Als Napoleon Bonaparte 1812 mit der bis dato vielleicht größten Armee aller Zeiten siegessicher gen Osten marschierte, hatte er mit einem nicht gerechnet: dass sich die Russen den Kämpfen entziehen. Sie lockten den Feind immer weiter ins Land - und warteten den Wintereinbruch ab. Schließlich jagten sie Napoleon samt seiner verbliebenen Soldaten aus dem Land.

Warten ist Zeit, und diese Zeit gilt es geschickt einzusetzen. Manchmal müssen Menschen aber noch viel mehr einsetzen - wie etwa beim Hungerstreik. Wer die Nahrung verweigert, wartet: auf die Erfüllung der eigenen Forderungen - oder auf den Tod. Die Suffragetten erkämpften so das Frauenwahlrecht in Großbritannien, Gandhi hungerte für die Unabhängigkeit Indiens. Doch nicht immer braucht es solch radikalen Protest. Und nicht alle sind dafür bereit. Dennoch lässt sich von den Ausnahmefällen lernen: wie Menschen aus der Verzweiflung Mut schöpfen und Wartezeiten auch mithilfe der Öffentlichkeit für ihre Anliegen nutzen. Außerdem macht der Kampf der Hungerstreikenden deutlich, wie wichtig es ist, gemeinsam zu kämpfen - und gemeinsam zu warten. Der Arbeitskampf ist dafür ein Paradebeispiel, er stellt der Macht der Arbeitgeber die Kraft des Kollektivs entgegen. Und die der Verzögerung.
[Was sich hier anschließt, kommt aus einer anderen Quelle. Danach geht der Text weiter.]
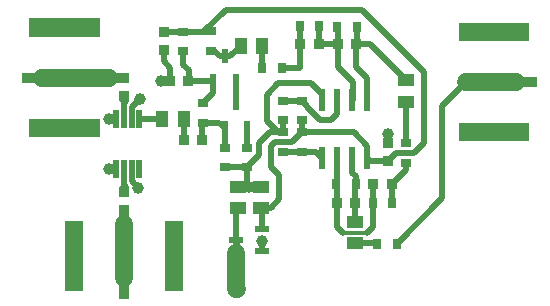
<source format=gbr>
G04 DipTrace 2.4.0.2*
%INTop.gbr*%
%MOIN*%
%ADD12C,0.0197*%
%ADD13C,0.0591*%
%ADD14C,0.0335*%
%ADD15C,0.0315*%
%ADD16C,0.0343*%
%ADD17C,0.0118*%
%ADD18C,0.0244*%
%ADD22R,0.0366X0.0343*%
%ADD23R,0.0437X0.0579*%
%ADD24R,0.0343X0.0366*%
%ADD25R,0.0579X0.0437*%
%ADD26R,0.063X0.2362*%
%ADD27R,0.0335X0.0394*%
%ADD28R,0.2362X0.063*%
%ADD29R,0.0394X0.0335*%
%ADD30R,0.0244X0.048*%
%ADD31R,0.0366X0.0311*%
%ADD32R,0.0311X0.0366*%
%ADD33R,0.0197X0.0638*%
%ADD34R,0.0236X0.0776*%
%ADD35R,0.0543X0.0413*%
%ADD36R,0.048X0.0244*%
%ADD37C,0.0394*%
%FSLAX44Y44*%
G04*
G70*
G90*
G75*
G01*
%LNTop*%
%LPD*%
X7106Y8282D2*
D12*
X6850D1*
X7835Y7657D2*
X7618Y7874D1*
Y8282D1*
X7106Y9951D2*
X6850D1*
X7618D2*
Y10354D1*
X7894Y10630D1*
X16177Y9157D2*
Y9461D1*
X8681Y12244D2*
Y11870D1*
X8906Y11646D1*
Y11213D1*
X8894Y11201D1*
X12665Y9500D2*
Y9913D1*
X8894Y11201D2*
X8610D1*
X13980Y10583D2*
Y10764D1*
X13610Y11134D1*
X12508D1*
X12134Y10760D1*
Y9870D1*
X12484Y9520D1*
X12646D1*
X12665Y9500D1*
X11917Y7681D2*
X11543D1*
X11150D2*
X11543D1*
X11951Y5535D2*
Y5884D1*
X10720Y8339D2*
X11449D1*
X11457Y8346D1*
Y7768D1*
X11543Y7681D1*
X12665Y9500D2*
X12217D1*
X11850Y9134D1*
Y8740D1*
X11457Y8346D1*
X9350Y9232D2*
Y9961D1*
X9339Y12862D2*
X10260D1*
X10272Y12874D1*
X9339Y12862D2*
X8685D1*
X8681Y12858D1*
X13295Y9917D2*
Y9504D1*
X15024D1*
X15480Y9047D1*
Y8634D1*
X16177Y8543D2*
X15571D1*
X15480Y8634D1*
X16177Y8543D2*
Y8563D1*
X16425Y8811D1*
X17035D1*
X17370Y9146D1*
Y11508D1*
X15283Y13594D1*
X10756D1*
X10035Y12874D1*
X10272D1*
X11951Y6283D2*
Y6947D1*
X11917Y6980D1*
X12256D1*
X12539Y7264D1*
Y8071D1*
X12264Y8346D1*
Y9035D1*
X12402Y9173D1*
X12965D1*
X13295Y9504D1*
X11465Y9638D2*
Y9000D1*
X11457Y8992D1*
X9965Y9232D2*
Y9795D1*
X9996Y9827D1*
X10528D1*
X10717Y9638D1*
X10720Y8984D2*
Y9634D1*
X10717Y9638D1*
X11091Y11213D2*
Y10476D1*
X10343Y11213D2*
Y10819D1*
X9996Y10472D1*
X9508Y11201D2*
X10331D1*
X10343Y11213D1*
X9339Y12217D2*
Y11744D1*
X9516Y11567D1*
Y11209D1*
X9508Y11201D1*
X10272Y12228D2*
X10370D1*
X10559Y12039D1*
X10705D1*
X10717Y12051D1*
X11248Y12394D2*
X10913Y12059D1*
X10724D1*
X16453Y5787D2*
X17972Y7307D1*
Y10394D1*
X18752Y11173D1*
D13*
X20433D1*
D14*
X20925D1*
X11957Y12394D2*
D12*
X11972D1*
Y11654D1*
X12618D2*
X13236D1*
Y12433D1*
Y13024D1*
X13217Y13043D1*
X13862D2*
Y12445D1*
X13850Y12433D1*
X14492D1*
Y13008D1*
X14476Y13024D1*
X14492Y12433D2*
Y11689D1*
X14988Y11193D1*
Y10591D1*
X14980Y10583D1*
X15122Y13024D2*
Y12449D1*
X15106Y12433D1*
X15579D1*
X16780Y11232D1*
X15106Y12433D2*
Y11685D1*
X15480Y11311D1*
Y10583D1*
X16780Y10524D2*
Y9142D1*
X7874Y9951D2*
X8632D1*
X8642Y9961D1*
X13295Y10563D2*
X12665D1*
Y10559D1*
X14480Y10583D2*
Y10114D1*
X14280Y9913D1*
X13906D1*
X13472Y10346D1*
Y10386D1*
X13295Y10563D1*
X7362Y8282D2*
Y7668D1*
D15*
Y7520D1*
D16*
X7354Y7512D1*
X7362Y9951D2*
D12*
Y10565D1*
D15*
Y10689D1*
D16*
X7354Y10697D1*
X16780Y8496D2*
D12*
Y8256D1*
X16291Y7768D1*
Y7169D1*
X16303Y7157D1*
X14457D2*
Y7752D1*
X14441Y7768D1*
X15657Y7157D2*
Y7748D1*
X15677Y7768D1*
X15657Y7157D2*
Y6331D1*
X15480Y6154D1*
D17*
X14654D1*
D12*
X14457Y6350D1*
Y7157D1*
X14480Y8634D2*
Y7807D1*
X14441Y7768D1*
X15071Y7157D2*
Y7752D1*
X15087Y7768D1*
X14980Y8634D2*
Y8150D1*
X15087Y8043D1*
Y7768D1*
X15071Y7157D2*
Y6512D1*
X15067Y6508D1*
Y5799D2*
X15717D1*
X15728Y5787D1*
X15807D1*
X13295Y8858D2*
X12665D1*
Y8854D1*
X13760D1*
X13980Y8634D1*
X7354Y11311D2*
D16*
X6876Y11319D1*
D13*
X4646D1*
D14*
X4154D1*
X7362Y4154D2*
X7354Y4646D1*
D13*
Y6431D1*
D16*
Y6898D1*
X11112Y5909D2*
D12*
Y6943D1*
X11150Y6980D1*
X11112Y5909D2*
D18*
Y5492D1*
D13*
Y4281D1*
X11122Y4272D1*
D37*
X6850Y8282D3*
X7835Y7657D3*
X6850Y9951D3*
Y8282D3*
X7894Y10630D3*
X6850Y9951D3*
X16177Y9461D3*
X7894Y10630D3*
X8610Y11201D3*
X11543Y7681D3*
X11951Y5884D3*
X11543Y7681D3*
D22*
X7354Y10697D3*
Y11311D3*
D23*
X8642Y9961D3*
X9350D3*
D22*
X7354Y7512D3*
Y6898D3*
X8681Y12244D3*
Y12858D3*
D24*
X9508Y11201D3*
X8894D3*
D23*
X11957Y12394D3*
X11248D3*
D22*
X16177Y9157D3*
Y8543D3*
D24*
X13850Y12433D3*
X13236D3*
X15106D3*
X14492D3*
D25*
X16780Y10524D3*
Y11232D3*
D24*
X15677Y7768D3*
X16291D3*
X15071Y7157D3*
X14457D3*
D25*
X15067Y5799D3*
Y6508D3*
G36*
X6575Y9961D2*
Y9331D1*
X4213D1*
Y9961D1*
X6575D1*
G37*
G36*
X4350Y11486D2*
Y11152D1*
X3957D1*
Y11486D1*
X4350D1*
G37*
G36*
X6575Y13307D2*
Y12677D1*
X4213D1*
Y13307D1*
X6575D1*
G37*
D26*
X9035Y5394D3*
D27*
X7362Y4154D3*
D26*
X5689Y5394D3*
D28*
X19685Y12846D3*
D29*
X20925Y11173D3*
D28*
X19685Y9500D3*
D24*
X9350Y9232D3*
X9965D3*
D30*
X10717Y9638D3*
X11465D3*
X11091Y10476D3*
X10343Y11213D3*
X11091D3*
X10717Y12051D3*
D31*
X13295Y10563D3*
Y9917D3*
X12665Y9913D3*
Y10559D3*
X13295Y8858D3*
Y9504D3*
X12665Y9500D3*
Y8854D3*
X11457Y8346D3*
Y8992D3*
X10720Y8339D3*
Y8984D3*
X9996Y9827D3*
Y10472D3*
X9339Y12217D3*
Y12862D3*
X10272Y12228D3*
Y12874D3*
D32*
X12618Y11654D3*
X11972D3*
X13862Y13043D3*
X13217D3*
X15122Y13024D3*
X14476D3*
D31*
X16780Y8496D3*
Y9142D3*
D32*
X15657Y7157D3*
X16303D3*
X15087Y7768D3*
X14441D3*
X15807Y5787D3*
X16453D3*
D33*
X7106Y8282D3*
X7362D3*
X7618D3*
X7874D3*
Y9951D3*
X7618D3*
X7362D3*
X7106D3*
D34*
X15480Y10583D3*
X14980D3*
X14480D3*
X13980D3*
Y8634D3*
X14480D3*
X14980D3*
X15480D3*
D35*
X11150Y6980D3*
Y7681D3*
X11917Y6980D3*
Y7681D3*
D36*
X11951Y5535D3*
Y6283D3*
X11112Y5909D3*
M02*

</source>
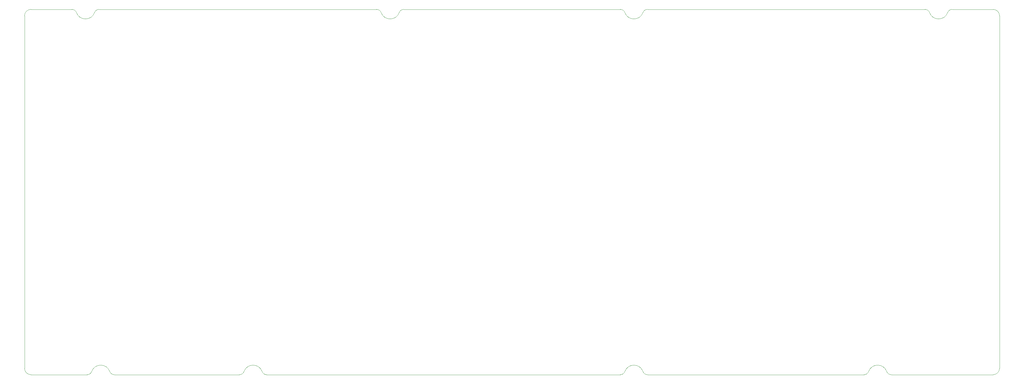
<source format=gm1>
G04 #@! TF.GenerationSoftware,KiCad,Pcbnew,7.0.2*
G04 #@! TF.CreationDate,2023-04-27T19:56:02+01:00*
G04 #@! TF.ProjectId,ISO75+STM+PKRGB,49534f37-352b-4535-944d-2b504b524742,rev?*
G04 #@! TF.SameCoordinates,Original*
G04 #@! TF.FileFunction,Profile,NP*
%FSLAX46Y46*%
G04 Gerber Fmt 4.6, Leading zero omitted, Abs format (unit mm)*
G04 Created by KiCad (PCBNEW 7.0.2) date 2023-04-27 19:56:02*
%MOMM*%
%LPD*%
G01*
G04 APERTURE LIST*
G04 #@! TA.AperFunction,Profile*
%ADD10C,0.100000*%
G04 #@! TD*
G04 APERTURE END LIST*
D10*
X131242637Y-12700037D02*
G75*
G03*
X129828426Y-13699999I-37J-1499963D01*
G01*
X86965891Y-126000013D02*
G75*
G03*
X88380141Y-127000000I1414209J500013D01*
G01*
X14700000Y-12700000D02*
X27507353Y-12700000D01*
X131242637Y-12700000D02*
X198957354Y-12700000D01*
X295621569Y-13699998D02*
G75*
G03*
X301278421Y-13699998I2828426J1000000D01*
G01*
X40950000Y-127000000D02*
X40755136Y-127000000D01*
X39340890Y-126000011D02*
G75*
G03*
X40755136Y-127000000I1414210J500011D01*
G01*
X315500000Y-127000000D02*
G75*
G03*
X317500000Y-125000000I0J2000000D01*
G01*
X35992640Y-12700037D02*
G75*
G03*
X34578425Y-13700001I-40J-1499963D01*
G01*
X206028453Y-125999989D02*
G75*
G03*
X207442631Y-127000000I1414147J499889D01*
G01*
X124171610Y-13699983D02*
G75*
G03*
X122757353Y-12699998I-1414210J-500017D01*
G01*
X207442636Y-12700000D02*
X294207354Y-12700000D01*
X124171574Y-13699995D02*
G75*
G03*
X129828424Y-13699999I2828426J999995D01*
G01*
X14700000Y-12700000D02*
G75*
G03*
X12700000Y-14700000I0J-2000000D01*
G01*
X315500000Y-127000000D02*
X283642636Y-127000000D01*
X86965926Y-126000000D02*
G75*
G03*
X81309074Y-126000000I-2828426J-1000000D01*
G01*
X79882350Y-127000000D02*
X79700000Y-127000000D01*
X275157351Y-126999983D02*
G75*
G03*
X276571567Y-125999998I-51J1500083D01*
G01*
X198957354Y-127000000D02*
X88380141Y-127000000D01*
X317500000Y-14700000D02*
G75*
G03*
X315500000Y-12700000I-2000000J0D01*
G01*
X282228421Y-125999998D02*
G75*
G03*
X276571569Y-125999998I-2828426J-1000000D01*
G01*
X12700000Y-125000000D02*
X12700000Y-14700000D01*
X35992640Y-12700000D02*
X122757353Y-12700000D01*
X275157351Y-127000000D02*
X207442631Y-127000000D01*
X295621547Y-13700005D02*
G75*
G03*
X294207354Y-12699998I-1414147J-499895D01*
G01*
X39340921Y-126000000D02*
G75*
G03*
X33684069Y-126000000I-2828426J-1000000D01*
G01*
X302692636Y-12700000D02*
X315500000Y-12700000D01*
X302692636Y-12700008D02*
G75*
G03*
X301278425Y-13699999I64J-1500092D01*
G01*
X207442636Y-12700008D02*
G75*
G03*
X206028425Y-13699999I64J-1500092D01*
G01*
X79890684Y-126999955D02*
G75*
G03*
X81309072Y-126000000I4216J1499955D01*
G01*
X79890684Y-127000000D02*
X79882350Y-127000000D01*
X79700000Y-127000000D02*
X40950000Y-127000000D01*
X282228455Y-125999987D02*
G75*
G03*
X283642636Y-126999998I1414145J499887D01*
G01*
X317500000Y-14700000D02*
X317500000Y-125000000D01*
X198957354Y-126999984D02*
G75*
G03*
X200371567Y-126000000I-54J1500084D01*
G01*
X32269854Y-127000000D02*
X14700000Y-127000000D01*
X200371547Y-13700005D02*
G75*
G03*
X198957354Y-12699998I-1414147J-499895D01*
G01*
X28921608Y-13699984D02*
G75*
G03*
X27507353Y-12700000I-1414208J-500016D01*
G01*
X32269854Y-126999957D02*
G75*
G03*
X33684068Y-126000000I46J1499957D01*
G01*
X28921574Y-13699996D02*
G75*
G03*
X34578425Y-13700001I2828426J999996D01*
G01*
X12700000Y-125000000D02*
G75*
G03*
X14700000Y-127000000I2000000J0D01*
G01*
X200371569Y-13699998D02*
G75*
G03*
X206028421Y-13699998I2828426J1000000D01*
G01*
X206028421Y-126000000D02*
G75*
G03*
X200371569Y-126000000I-2828426J-1000000D01*
G01*
M02*

</source>
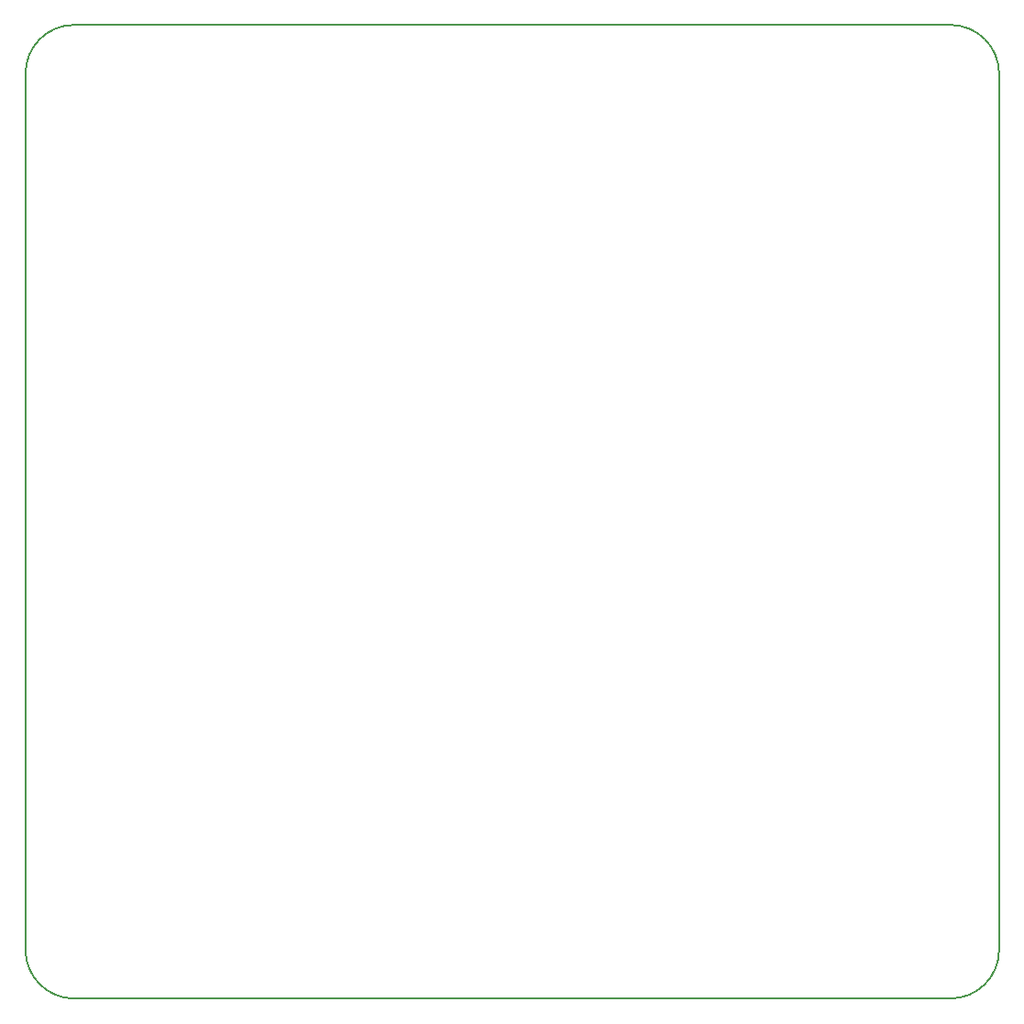
<source format=gm1>
G04*
G04 #@! TF.GenerationSoftware,Altium Limited,Altium Designer,19.1.6 (110)*
G04*
G04 Layer_Color=16711935*
%FSLAX43Y43*%
%MOMM*%
G71*
G01*
G75*
%ADD10C,0.200*%
D10*
Y4500D02*
G03*
X4500Y0I4500J0D01*
G01*
Y90000D02*
G03*
X0Y85500I0J-4500D01*
G01*
X90000D02*
G03*
X85500Y90000I-4500J0D01*
G01*
Y0D02*
G03*
X90000Y4500I0J4500D01*
G01*
X0D02*
Y85500D01*
X4500Y0D02*
X85500D01*
X4500Y90000D02*
X85500D01*
X90000Y4500D02*
Y85500D01*
M02*

</source>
Wer beim Warten also die gegenseitige Konkurrenz überwindet und solidarisch bleibt, kann den Mächtigen gefährlich werden. Das zeigt etwa auch die Praxis des Kirchenasyls. Dabei geht es darum, Fristen auszusitzen und Zeit zu gewinnen, in der man sich Verbündete sucht. Auch Javier Auyero berichtet, wie Menschen auf dem Sozialamt Netzwerke bilden, um die demütigende Wartezeit besser zu ertragen. Manchmal kann es aber auch sinnvoll sein, die aufgezwungene Wartezeit kollektiv abzubrechen: Schon Martin Luther Kings Buch trug schließlich den Titel »Why We Can’t Wait« - »Warum wir nicht warten können«.

Aber das Warten kann noch auf eine andere Weise subversiv wirken: wenn wir es als Sandkorn im Getriebe der pausenlosen Verwertungsmaschinerie begreifen. Wer es sich leisten kann, einfach mal abzuwarten, tagzuträumen und innezuhalten, entzieht sich dem Imperativ, dass Zeit Geld sei. In der modernen Welt ist der Sinn an den Fortschritt gekoppelt - doch wer nicht voranschreitet, macht sich dieser wirtschaftlichen Aneignung unzugänglich. Warten statt beschleunigen. Der Aufschub kann also auf verschiedene Weise ein Ausstieg aus dem Ereignisstrom sein: um die Langsamkeit einzuüben oder einfach mal nichts zu tun.